Better precision in SystemTime using evtxdump

[Pinpwn]

@qjerome While using evtxdump to parse an .evtx file, the JSON of an event looks like:

{
 "Event": {
   "EventData": {
     "Hashes": "SHA1=F04EE61F0C6766590492CD3D9E26ECB0D4F501D8,MD5=68D9577E9E9E3A3DF0348AB3B86242B1,SHA256=7AE581DB760BCEEE4D18D6DE7BB98F46584656A65D9435B4E0C4223798F416D2,IMPHASH=ADB9F71ACD4F7D3CF761AB6C59A7F1E5",
     "Image": "C:\\Windows\\splwow64.exe",
     "ImageLoaded": "C:\\Windows\\System32\\dwmapi.dll",
     "ProcessGuid": "B2796A13-E44F-5880-0000-001006E40F00",
     "ProcessId": "4952",
     "Signature": "Microsoft Windows",
     "Signed": "true",
     "UtcTime": "2017-01-19 16:07:45.279"
   },
   "System": {
     "Channel": "Microsoft-Windows-Sysmon/Operational",
     "Computer": "DESKTOP-5SUA567",
     "Correlation": {},
     "EventID": "7",
     "EventRecordID": "116913",
     "Execution": {
       "ProcessID": "1760",
       "ThreadID": "1952"
     },
     "Keywords": "0x8000000000000000",
     "Level": "4",
     "Opcode": "0",
     "Provider": {
       "Guid": "5770385F-C22A-43E0-BF4C-06F5698FFBD9",
       "Name": "Microsoft-Windows-Sysmon"
     },
     "Security": {
       "UserID": "S-1-5-18"
     },
     "Task": "7",
     "TimeCreated": {
       "SystemTime": "2017-01-19T16:07:45Z"
     },
     "Version": "3"
   }
 }
}

The TimeCreated.SystemTime("2017-01-19T16:07:45Z") field has precision till seconds whereas the original events have a much better precision("2017-01-19T16:07:45.152350300Z").

I don't have much experience in golang and was hoping to get some pointers on how to get the same precision in the JSON as well.

Any help is highly appreciated.

Thanks.

[steve-offutt]

I am also having this issue.

[qjerome]

Hi guys,

Thank you guys for reporting this issue. @Pinpwn sorry I failed to answer you in a decent delay. I found where the issue is, I will come with a fix soon.

Cheers,

[steve-offutt]

I am confused on the solution here and think that this still needs more attention.

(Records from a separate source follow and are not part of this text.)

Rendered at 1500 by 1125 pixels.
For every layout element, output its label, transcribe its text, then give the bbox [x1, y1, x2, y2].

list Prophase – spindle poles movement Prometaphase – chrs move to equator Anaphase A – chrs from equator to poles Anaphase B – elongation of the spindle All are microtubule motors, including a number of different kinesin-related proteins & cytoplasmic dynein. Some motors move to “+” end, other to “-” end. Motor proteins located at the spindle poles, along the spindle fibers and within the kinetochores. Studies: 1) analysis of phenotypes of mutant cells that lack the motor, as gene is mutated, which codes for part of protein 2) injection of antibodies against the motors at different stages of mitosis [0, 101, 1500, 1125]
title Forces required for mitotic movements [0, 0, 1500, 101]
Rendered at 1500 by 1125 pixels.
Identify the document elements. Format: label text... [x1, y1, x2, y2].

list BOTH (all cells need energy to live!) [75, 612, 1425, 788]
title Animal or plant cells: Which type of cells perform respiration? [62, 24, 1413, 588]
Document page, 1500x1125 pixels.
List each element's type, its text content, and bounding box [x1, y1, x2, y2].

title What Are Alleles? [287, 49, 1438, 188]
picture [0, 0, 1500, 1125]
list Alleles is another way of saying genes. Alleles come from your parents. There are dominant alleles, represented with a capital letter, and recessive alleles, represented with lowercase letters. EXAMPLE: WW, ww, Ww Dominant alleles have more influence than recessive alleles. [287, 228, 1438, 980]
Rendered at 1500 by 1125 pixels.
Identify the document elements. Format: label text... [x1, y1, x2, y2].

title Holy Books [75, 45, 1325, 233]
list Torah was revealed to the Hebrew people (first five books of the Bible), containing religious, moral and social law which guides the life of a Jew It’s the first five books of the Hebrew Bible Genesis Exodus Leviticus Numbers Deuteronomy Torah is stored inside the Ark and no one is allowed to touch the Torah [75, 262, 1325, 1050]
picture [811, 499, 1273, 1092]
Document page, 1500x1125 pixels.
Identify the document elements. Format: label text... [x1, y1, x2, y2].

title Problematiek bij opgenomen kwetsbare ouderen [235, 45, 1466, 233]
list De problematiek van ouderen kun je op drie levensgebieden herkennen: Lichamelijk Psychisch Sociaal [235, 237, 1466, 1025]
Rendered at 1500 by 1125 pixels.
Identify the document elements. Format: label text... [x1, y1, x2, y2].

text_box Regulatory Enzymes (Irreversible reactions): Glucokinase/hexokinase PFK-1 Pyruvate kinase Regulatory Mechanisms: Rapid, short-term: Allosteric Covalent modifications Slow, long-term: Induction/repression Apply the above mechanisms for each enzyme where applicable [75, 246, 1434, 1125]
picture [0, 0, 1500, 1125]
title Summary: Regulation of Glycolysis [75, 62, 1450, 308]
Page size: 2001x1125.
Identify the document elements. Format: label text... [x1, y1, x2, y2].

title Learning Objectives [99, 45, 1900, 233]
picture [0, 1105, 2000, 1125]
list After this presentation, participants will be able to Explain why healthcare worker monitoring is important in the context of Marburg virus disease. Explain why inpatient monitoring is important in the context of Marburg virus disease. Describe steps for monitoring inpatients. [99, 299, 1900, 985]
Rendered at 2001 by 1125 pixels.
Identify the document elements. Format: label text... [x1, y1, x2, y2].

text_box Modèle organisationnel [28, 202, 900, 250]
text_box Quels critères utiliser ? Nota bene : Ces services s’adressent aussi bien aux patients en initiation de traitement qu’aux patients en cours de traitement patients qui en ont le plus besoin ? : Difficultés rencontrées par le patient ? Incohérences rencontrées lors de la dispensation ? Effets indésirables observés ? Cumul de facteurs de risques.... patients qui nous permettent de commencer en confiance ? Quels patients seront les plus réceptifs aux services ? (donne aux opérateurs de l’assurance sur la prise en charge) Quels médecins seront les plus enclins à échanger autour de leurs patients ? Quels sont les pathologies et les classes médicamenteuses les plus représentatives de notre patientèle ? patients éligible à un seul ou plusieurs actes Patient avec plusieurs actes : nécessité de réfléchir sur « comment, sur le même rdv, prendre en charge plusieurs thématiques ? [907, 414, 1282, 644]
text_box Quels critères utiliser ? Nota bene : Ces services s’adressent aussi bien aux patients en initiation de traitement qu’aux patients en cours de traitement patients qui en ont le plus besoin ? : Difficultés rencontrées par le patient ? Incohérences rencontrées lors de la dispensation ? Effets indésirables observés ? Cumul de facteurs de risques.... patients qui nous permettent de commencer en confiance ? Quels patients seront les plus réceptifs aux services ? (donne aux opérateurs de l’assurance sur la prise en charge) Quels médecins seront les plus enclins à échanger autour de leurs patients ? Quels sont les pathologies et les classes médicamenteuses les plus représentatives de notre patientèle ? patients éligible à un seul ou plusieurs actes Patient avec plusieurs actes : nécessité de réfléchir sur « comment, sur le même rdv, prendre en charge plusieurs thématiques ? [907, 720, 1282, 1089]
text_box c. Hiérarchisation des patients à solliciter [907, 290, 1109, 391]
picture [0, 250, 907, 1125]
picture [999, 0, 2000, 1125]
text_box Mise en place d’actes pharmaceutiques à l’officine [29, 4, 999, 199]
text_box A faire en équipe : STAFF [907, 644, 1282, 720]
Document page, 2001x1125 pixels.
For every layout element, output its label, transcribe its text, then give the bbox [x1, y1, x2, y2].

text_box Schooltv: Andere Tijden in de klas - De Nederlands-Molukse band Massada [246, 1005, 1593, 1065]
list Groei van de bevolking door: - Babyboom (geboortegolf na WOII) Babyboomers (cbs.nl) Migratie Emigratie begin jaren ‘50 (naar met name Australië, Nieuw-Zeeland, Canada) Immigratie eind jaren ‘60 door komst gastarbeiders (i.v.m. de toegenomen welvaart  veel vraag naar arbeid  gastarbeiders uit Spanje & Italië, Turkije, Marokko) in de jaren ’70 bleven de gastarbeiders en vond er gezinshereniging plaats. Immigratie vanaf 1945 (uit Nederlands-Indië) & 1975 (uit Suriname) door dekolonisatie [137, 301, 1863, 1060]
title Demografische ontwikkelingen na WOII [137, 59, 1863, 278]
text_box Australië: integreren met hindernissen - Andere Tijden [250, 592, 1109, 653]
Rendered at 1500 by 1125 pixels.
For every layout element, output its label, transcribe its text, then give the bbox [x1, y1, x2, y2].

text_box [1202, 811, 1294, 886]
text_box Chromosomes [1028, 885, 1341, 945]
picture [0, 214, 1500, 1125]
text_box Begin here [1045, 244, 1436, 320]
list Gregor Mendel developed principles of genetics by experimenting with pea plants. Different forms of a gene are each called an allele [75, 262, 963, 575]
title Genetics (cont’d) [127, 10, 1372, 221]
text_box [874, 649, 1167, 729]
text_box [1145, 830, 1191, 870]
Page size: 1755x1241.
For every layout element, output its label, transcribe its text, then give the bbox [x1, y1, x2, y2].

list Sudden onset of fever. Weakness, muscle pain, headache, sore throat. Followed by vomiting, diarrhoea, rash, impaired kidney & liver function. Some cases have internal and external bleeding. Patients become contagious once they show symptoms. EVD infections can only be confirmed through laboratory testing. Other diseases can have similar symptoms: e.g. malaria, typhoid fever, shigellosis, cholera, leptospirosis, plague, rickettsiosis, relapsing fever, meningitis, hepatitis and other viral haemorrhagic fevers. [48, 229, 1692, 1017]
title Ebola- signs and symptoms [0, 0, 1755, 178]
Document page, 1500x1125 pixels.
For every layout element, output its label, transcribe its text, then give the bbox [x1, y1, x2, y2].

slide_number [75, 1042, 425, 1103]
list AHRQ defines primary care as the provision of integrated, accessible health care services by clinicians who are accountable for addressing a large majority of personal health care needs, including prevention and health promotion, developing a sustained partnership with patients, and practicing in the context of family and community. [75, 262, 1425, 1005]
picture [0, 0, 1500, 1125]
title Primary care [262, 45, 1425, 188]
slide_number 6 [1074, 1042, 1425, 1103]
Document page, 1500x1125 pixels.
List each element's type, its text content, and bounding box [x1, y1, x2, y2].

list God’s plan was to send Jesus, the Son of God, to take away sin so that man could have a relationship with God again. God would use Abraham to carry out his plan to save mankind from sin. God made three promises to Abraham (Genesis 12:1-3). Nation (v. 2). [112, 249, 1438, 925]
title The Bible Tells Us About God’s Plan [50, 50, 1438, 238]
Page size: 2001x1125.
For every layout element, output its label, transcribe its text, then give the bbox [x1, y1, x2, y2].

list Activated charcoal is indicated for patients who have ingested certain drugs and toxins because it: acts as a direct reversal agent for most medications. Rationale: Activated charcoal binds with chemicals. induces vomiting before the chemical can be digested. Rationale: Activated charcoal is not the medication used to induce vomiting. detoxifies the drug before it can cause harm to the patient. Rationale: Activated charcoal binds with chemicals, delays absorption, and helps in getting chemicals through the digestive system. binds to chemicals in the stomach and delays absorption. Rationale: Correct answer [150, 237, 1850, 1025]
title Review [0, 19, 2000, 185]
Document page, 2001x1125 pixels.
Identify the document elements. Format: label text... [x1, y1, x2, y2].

I am parsing via evtxdump.exe the event log located here.

The command I run is: evtxdump.exe security.evtx. To test the new functionality out I chose Event.System.EventRecordID == 2261. In Windows Event Viewer the timestamp for this record is: 2017-04-14T01:21:10.906949900Z. However, from evtxdump stdout I can see that the record is being parsed as:

{"Event":{"EventData":{"PrivilegeList":"SeAssignPrimaryTokenPrivilege\r\n\t\t\tSeTcbPrivilege\r\n\t\t\tSeSecurityPrivilege\r\n\t\t\tSeTakeOwnershipPrivilege\r\n\t\t\tSeLoadDriverPrivilege\r\n\t\t\tSeBackupPrivilege\r\n\t\t\tSeRestorePrivilege\r\n\t\t\tSeDebugPrivilege\r\n\t\t\tSeAuditPrivilege\r\n\t\t\tSeSystemEnvironmentPrivilege\r\n\t\t\tSeImpersonatePrivilege","SubjectDomainName":"NT AUTHORITY","SubjectLogonId":"0x000003e7","SubjectUserName":"SYSTEM","SubjectUserSid":"S-1-5-18"},"System":{"Channel":"Security","Computer":"WIN-03DLIIOFRRA","Correlation":{},"EventID":"4672","EventRecordID":"2261","Execution":{"ProcessID":"536","ThreadID":"624"},"Keywords":"0x8020000000000000","Level":"0","Opcode":"0","Provider":{"Guid":"54849625-5478-4994-A5BA-3E3B0328C30D","Name":"Microsoft-Windows-Security-Auditing"},"Security":{},"Task":"12548","TimeCreated":{"SystemTime":"2017-10-03T14:01:17.380369499Z"},"Version":"0"}}}

As we can see the Event.System.TimeCreated.SystemTime is reporting 2017-10-03T14:01:17.380369499Z as a timestamp. There is a difference in the timestamps. Shouldn't they report the same timestamps?